__Brief__. Go line by line through the entries and show those that hold the string "times".

(Stored data)
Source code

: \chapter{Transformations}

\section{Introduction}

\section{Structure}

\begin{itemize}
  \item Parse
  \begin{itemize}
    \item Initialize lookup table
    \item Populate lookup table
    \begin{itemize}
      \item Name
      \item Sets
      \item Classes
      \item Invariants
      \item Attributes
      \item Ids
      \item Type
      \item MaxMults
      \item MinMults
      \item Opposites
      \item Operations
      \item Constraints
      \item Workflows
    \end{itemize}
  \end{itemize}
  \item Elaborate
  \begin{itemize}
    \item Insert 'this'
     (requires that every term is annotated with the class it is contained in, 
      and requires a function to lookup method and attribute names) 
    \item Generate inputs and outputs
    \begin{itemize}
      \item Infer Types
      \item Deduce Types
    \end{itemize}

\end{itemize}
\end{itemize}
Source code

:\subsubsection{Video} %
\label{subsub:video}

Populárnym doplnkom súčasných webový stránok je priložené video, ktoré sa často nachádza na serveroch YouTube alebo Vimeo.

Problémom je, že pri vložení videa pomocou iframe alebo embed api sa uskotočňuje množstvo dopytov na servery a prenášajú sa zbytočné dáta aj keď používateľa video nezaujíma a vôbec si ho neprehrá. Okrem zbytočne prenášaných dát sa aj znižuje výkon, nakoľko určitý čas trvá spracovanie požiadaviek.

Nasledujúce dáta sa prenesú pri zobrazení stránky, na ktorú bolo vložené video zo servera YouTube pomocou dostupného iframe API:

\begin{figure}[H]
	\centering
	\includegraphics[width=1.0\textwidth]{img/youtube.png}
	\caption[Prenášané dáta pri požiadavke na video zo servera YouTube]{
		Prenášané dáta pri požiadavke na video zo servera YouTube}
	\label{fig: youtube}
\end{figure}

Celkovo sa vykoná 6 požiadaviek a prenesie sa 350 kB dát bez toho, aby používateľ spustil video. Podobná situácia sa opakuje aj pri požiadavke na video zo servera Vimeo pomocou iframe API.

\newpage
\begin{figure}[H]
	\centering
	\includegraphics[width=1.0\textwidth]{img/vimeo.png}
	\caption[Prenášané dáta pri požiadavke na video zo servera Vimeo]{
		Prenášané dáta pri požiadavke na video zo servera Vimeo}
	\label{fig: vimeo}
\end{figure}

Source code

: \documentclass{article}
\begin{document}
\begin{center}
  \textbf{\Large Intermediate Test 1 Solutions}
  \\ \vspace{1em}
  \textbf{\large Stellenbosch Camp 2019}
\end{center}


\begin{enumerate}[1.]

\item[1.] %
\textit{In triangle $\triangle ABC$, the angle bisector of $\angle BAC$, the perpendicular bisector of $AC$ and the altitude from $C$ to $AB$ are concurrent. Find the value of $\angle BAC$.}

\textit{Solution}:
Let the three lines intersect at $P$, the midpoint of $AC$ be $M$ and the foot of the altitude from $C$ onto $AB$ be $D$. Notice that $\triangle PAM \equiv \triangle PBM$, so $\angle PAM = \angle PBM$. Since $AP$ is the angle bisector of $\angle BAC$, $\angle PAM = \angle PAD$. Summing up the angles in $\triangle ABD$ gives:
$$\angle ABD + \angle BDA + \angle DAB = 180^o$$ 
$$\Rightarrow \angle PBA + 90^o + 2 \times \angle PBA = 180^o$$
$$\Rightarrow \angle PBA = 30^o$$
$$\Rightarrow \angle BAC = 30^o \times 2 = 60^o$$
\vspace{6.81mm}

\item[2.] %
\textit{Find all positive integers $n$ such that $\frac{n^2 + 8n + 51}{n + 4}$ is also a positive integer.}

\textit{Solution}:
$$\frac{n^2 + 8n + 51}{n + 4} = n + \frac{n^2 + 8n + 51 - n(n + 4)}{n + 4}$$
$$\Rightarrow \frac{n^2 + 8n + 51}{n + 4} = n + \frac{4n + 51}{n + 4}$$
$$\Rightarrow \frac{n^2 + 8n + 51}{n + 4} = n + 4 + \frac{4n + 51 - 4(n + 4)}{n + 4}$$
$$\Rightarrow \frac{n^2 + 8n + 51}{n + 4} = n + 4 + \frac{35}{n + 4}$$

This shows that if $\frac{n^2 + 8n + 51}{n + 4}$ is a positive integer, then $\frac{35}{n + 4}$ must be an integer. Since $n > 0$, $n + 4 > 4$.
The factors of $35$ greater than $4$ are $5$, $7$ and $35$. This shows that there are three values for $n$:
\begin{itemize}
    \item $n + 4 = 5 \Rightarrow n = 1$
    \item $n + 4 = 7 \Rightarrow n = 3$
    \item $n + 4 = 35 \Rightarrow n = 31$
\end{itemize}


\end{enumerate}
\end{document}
--
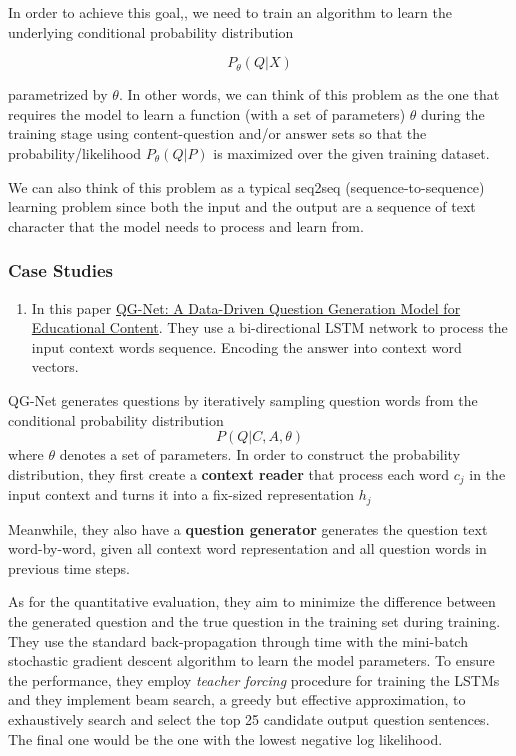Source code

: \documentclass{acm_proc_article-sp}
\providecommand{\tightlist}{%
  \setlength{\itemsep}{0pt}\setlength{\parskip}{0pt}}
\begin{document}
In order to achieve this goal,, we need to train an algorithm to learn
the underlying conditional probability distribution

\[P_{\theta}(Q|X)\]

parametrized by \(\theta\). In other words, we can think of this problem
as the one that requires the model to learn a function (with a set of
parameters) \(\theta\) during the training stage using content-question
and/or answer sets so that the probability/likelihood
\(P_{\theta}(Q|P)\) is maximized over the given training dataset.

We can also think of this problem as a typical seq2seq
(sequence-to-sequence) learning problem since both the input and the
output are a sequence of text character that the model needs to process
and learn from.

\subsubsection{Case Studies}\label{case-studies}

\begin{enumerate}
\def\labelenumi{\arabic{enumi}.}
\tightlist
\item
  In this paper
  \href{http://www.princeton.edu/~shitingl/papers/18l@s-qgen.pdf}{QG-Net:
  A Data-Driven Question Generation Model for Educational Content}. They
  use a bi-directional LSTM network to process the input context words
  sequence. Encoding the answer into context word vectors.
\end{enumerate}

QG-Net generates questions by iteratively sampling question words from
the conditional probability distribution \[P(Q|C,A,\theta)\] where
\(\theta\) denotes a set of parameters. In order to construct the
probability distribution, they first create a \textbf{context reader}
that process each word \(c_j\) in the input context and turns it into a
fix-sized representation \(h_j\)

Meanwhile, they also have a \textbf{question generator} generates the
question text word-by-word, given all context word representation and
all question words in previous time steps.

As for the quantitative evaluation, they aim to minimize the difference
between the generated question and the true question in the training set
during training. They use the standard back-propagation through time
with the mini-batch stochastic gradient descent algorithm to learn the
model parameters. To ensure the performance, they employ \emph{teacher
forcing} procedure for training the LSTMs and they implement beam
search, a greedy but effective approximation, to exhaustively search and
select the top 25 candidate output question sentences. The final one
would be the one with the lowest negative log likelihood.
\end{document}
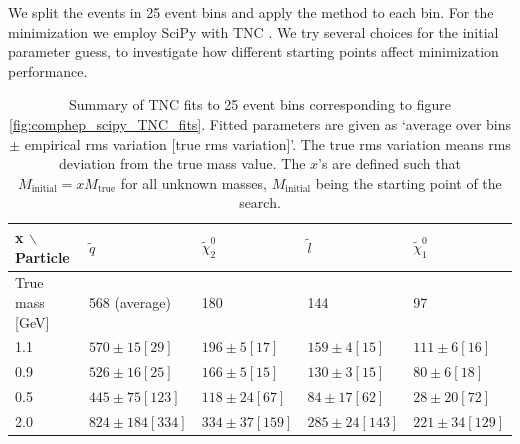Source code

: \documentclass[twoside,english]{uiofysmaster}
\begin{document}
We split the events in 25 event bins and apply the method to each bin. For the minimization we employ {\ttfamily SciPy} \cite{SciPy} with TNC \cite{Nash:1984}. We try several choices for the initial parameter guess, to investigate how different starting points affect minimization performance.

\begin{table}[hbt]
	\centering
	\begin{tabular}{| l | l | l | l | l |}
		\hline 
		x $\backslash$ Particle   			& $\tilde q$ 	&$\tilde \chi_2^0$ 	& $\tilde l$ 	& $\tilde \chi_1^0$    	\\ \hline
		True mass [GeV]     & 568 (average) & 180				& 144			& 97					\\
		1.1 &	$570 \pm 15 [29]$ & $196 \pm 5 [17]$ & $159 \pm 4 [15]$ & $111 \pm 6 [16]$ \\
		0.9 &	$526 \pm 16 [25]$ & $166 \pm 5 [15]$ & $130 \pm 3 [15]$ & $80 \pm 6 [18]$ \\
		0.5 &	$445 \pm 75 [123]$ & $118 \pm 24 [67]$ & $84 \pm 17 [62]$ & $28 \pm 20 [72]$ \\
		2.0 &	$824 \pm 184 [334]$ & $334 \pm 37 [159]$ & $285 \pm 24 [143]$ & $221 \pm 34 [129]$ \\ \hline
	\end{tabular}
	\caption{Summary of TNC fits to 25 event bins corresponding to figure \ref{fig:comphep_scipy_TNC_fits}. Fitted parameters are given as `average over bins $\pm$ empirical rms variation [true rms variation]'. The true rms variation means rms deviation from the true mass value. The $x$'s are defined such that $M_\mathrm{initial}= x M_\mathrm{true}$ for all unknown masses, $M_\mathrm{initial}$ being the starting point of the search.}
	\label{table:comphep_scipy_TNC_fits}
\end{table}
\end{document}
* * *
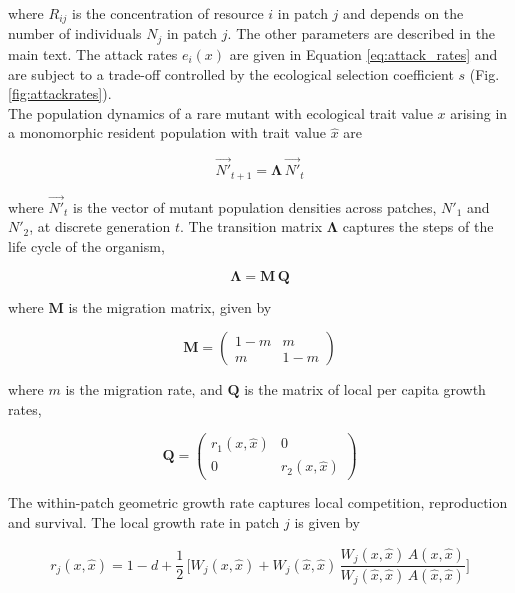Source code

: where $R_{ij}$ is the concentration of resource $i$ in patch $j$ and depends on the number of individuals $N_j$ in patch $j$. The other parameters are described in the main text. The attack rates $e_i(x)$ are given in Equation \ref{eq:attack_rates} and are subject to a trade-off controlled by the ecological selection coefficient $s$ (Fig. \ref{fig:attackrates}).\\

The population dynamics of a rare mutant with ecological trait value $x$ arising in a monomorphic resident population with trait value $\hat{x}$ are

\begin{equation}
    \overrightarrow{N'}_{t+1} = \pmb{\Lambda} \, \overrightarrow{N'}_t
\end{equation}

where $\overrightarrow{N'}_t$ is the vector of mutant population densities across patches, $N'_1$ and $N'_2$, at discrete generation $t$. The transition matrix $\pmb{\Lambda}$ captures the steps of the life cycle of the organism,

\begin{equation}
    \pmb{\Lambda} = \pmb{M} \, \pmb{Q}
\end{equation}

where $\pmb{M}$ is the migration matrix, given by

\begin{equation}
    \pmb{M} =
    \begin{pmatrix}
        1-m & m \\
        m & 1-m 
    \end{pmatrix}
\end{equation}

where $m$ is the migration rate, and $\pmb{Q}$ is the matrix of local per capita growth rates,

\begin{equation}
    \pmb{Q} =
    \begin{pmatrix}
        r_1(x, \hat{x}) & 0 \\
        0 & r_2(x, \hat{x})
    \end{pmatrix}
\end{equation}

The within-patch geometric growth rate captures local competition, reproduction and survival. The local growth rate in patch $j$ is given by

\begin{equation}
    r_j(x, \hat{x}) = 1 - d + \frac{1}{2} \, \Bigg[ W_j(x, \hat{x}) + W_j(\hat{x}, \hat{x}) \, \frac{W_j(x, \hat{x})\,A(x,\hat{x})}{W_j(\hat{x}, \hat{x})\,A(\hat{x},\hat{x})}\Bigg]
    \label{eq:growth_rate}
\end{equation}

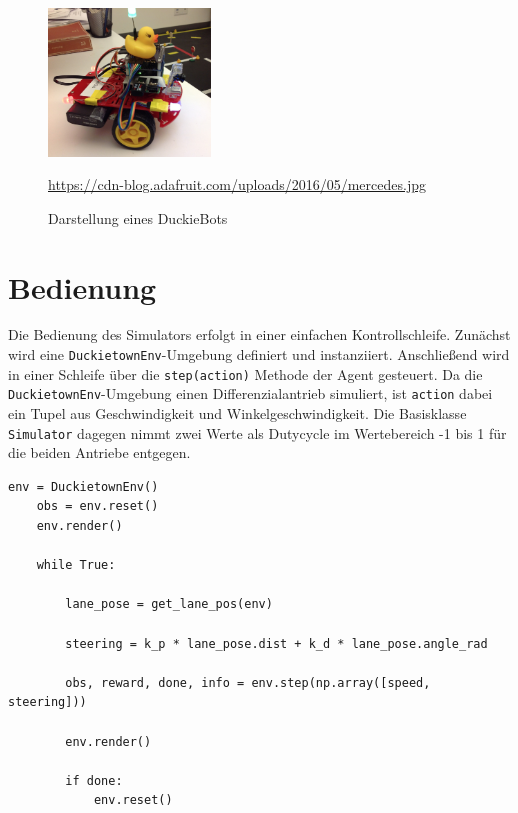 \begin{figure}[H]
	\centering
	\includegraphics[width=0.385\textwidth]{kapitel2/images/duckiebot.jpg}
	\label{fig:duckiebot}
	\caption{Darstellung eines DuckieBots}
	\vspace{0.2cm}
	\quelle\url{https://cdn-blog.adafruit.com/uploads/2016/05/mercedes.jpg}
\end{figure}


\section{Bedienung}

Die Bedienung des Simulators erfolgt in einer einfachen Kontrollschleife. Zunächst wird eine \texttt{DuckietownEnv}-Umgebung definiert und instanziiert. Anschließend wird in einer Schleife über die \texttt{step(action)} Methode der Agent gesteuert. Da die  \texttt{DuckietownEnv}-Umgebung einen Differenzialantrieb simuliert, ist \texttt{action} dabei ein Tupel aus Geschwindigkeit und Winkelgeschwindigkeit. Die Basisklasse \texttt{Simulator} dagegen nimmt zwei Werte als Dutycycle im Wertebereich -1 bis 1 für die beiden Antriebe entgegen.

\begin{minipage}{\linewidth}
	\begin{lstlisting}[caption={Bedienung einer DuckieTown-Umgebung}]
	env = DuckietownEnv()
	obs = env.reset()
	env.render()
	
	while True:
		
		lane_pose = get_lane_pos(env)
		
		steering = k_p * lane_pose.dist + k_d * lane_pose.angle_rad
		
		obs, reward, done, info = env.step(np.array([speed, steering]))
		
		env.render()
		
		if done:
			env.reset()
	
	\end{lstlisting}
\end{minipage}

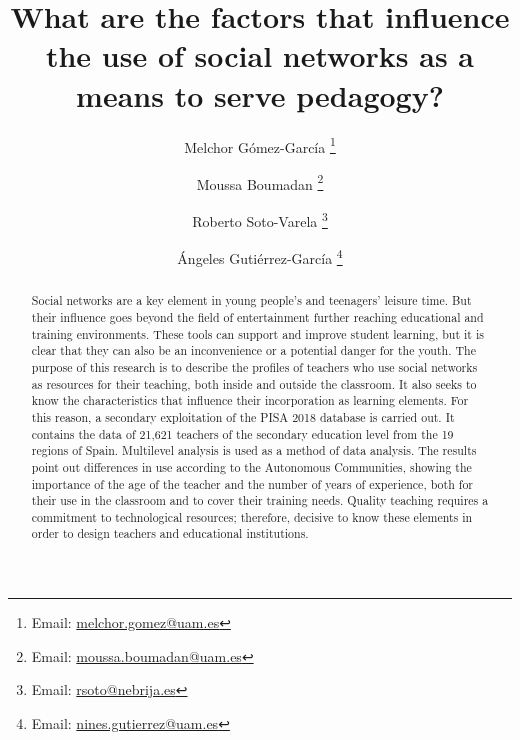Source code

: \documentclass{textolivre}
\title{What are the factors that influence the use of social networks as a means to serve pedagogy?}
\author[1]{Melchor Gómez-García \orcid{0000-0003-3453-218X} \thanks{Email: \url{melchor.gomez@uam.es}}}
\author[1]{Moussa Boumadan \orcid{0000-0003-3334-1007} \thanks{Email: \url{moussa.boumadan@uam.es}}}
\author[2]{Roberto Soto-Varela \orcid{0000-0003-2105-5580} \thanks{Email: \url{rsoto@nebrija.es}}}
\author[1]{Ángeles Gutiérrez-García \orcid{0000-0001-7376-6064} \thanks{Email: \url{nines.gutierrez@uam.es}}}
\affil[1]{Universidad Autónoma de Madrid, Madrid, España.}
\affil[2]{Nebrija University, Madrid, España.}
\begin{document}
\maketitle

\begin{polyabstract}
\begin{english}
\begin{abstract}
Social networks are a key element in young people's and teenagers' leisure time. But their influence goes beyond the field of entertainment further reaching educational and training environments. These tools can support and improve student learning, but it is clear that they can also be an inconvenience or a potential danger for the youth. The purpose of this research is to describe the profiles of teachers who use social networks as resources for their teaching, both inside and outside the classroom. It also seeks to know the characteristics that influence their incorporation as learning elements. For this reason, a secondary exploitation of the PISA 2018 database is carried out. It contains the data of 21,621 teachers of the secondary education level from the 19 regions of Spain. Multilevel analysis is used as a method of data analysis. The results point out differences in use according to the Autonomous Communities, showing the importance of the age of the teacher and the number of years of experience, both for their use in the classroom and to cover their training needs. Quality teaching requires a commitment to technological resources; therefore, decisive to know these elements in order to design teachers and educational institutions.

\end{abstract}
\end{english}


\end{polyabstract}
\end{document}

__Reply__.
$$\Rightarrow \angle PBA + 90^o + 2 \times \angle PBA = 180^o$$
$$\Rightarrow \angle BAC = 30^o \times 2 = 60^o$$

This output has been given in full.